[DATA PROVIDED]
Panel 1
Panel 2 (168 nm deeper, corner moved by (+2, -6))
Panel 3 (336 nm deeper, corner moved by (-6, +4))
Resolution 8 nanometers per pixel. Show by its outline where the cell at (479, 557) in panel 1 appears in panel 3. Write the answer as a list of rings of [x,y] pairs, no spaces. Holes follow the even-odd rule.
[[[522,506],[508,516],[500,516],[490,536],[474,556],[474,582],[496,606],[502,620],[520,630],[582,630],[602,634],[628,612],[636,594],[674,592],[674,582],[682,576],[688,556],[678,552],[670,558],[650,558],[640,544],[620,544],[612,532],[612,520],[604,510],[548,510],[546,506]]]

...

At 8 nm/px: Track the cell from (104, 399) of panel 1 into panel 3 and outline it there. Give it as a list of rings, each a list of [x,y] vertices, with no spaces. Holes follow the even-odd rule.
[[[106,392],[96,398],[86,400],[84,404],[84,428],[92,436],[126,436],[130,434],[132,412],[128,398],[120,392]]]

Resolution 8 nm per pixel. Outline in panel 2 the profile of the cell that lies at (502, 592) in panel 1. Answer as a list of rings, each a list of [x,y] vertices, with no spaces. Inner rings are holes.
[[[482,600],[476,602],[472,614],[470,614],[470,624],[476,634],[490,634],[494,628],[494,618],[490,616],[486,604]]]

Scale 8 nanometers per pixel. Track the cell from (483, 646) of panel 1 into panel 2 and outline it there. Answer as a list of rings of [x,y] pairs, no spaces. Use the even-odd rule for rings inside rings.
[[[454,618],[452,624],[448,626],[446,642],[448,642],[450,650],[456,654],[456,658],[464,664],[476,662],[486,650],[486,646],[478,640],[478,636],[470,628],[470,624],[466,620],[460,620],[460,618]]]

[WHAT IS NEEDED] When the line with "Panel 2 (168" is reached in the data above, begin copying, and stop after the line with "Panel 3 (336"; copy each line exactly, both ends included.

[SOLUTION TO THE EXERCISE]
Panel 2 (168 nm deeper, corner moved by (+2, -6))
Panel 3 (336 nm deeper, corner moved by (-6, +4))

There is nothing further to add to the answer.